In Jeraspunta seems to follow a kind of Nietzschean psychological development, where the formerly rational man becomes aware of the complete relativity of truth and morality, goes through an extreme existential crisis, and eventually embraces amorality and the pliability of truth, becoming one with irrationality. Except in the terrifying picture painted by Dark Tribe's music this will probably also involve ancient extra dimensional deities, the warping of reality, the physical transformation of the self into the monstrous, and extreme violence and destruction culminating in the ultimate annihilation of everything.
In an accomplishment defying reason, each new song on the album is even more intense and inhuman then the previous one, without fail. Where the opening salvos of Jeraspunta are still somewhat comparable to other dissonant acts, by the time the halfway point is reached any semblance with convention is completely and truly vanquished, the churning riffs inverting order and thus ascending ever onwards towards an abyss of glorious insanity.

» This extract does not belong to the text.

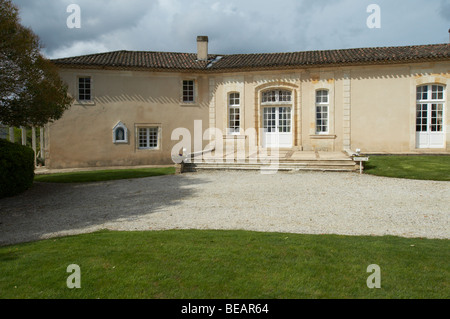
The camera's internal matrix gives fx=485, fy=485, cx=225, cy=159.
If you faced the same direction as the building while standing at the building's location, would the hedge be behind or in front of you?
in front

And it is indeed glorious. As with every passing second more parts of the human self are discarded in favor of something... Other, the music starts taking on a jubilant, almost worshiping tone, subtly weaving its way throughout chunky sense crushing chordage and the insidious sway of tremolo note progressions. This aided in no small part through the clean chanting that becomes more and more prominent past the halfway mark, presenting a new type of knowledge and faith suitable to the Earth left behind after the scouring.

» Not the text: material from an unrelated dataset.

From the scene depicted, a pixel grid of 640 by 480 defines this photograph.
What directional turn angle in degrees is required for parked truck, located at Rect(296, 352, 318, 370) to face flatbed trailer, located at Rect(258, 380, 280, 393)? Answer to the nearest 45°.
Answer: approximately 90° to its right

And then the final triptych of songs start, surpassing all others in their awe inspiring unreason and exquisite metaphysical violence, each new plateau of extremity reached painting a sublime tapestry of sundered dreams and shattered realities, exultantly moving through the carnage as only an inhuman God can. For in this new world are only two beings, the divine mad and the victims. The last song heralds the closure of the human age with the disturbing religious chanting of vocals and guitars in tandem trading places with demented riff and drum segments of such savagery and speed that the previous forty minutes of mayhem pale in comparison. Finally as the last vestiges of stability disintegrate, the last despairing melody sets in amidst the last few screamed gibberings of the dead and dying as the curtain falls for humanity. And thus, all ends.

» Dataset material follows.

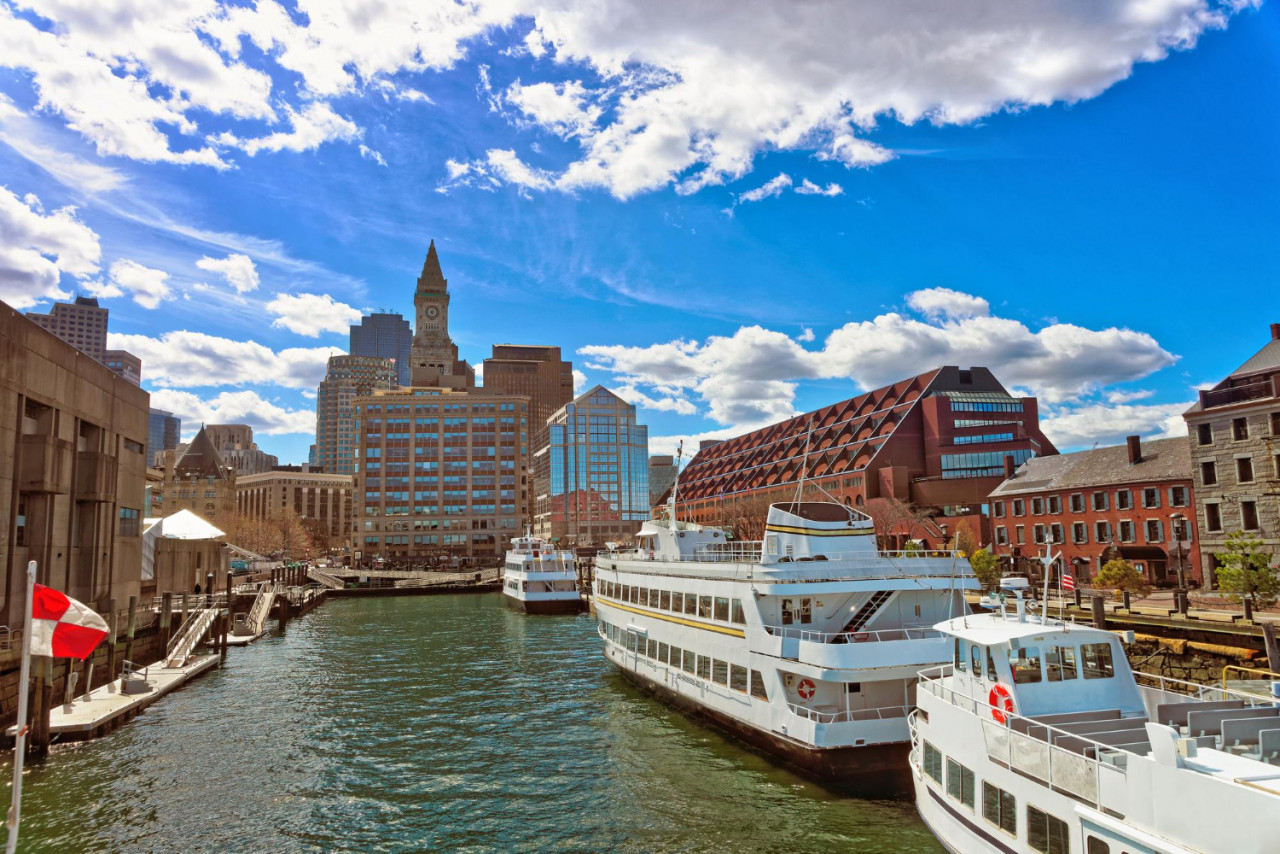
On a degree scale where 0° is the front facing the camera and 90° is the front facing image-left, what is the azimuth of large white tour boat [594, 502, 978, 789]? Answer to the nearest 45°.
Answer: approximately 135°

Released during the closure of 2004, this album has stood the test of time. Eschewing the limelight, Dark Tribe remains an enigma, existing only as a shadowy collective of individuals unleashing the occasional musical terror upon man before vanishing again, leaving only their audial blasphemies behind as their legacy, to be found and appreciated only by the deserving. All those who seek something more in their music and who've found themselves in an existential conundrum and relished the freedom it ultimately provided would do best to track this down for new insights into the extreme and the breaking of boundaries. All others can stick with their reality, where metal is just music played on loud guitars in a scene that is but a reflection of modern society with its fashions, socializing and politicking, safe and mundane.
I, however, shall jump headfirst into the Abyss with Dark Tribe. Perhaps you can join us?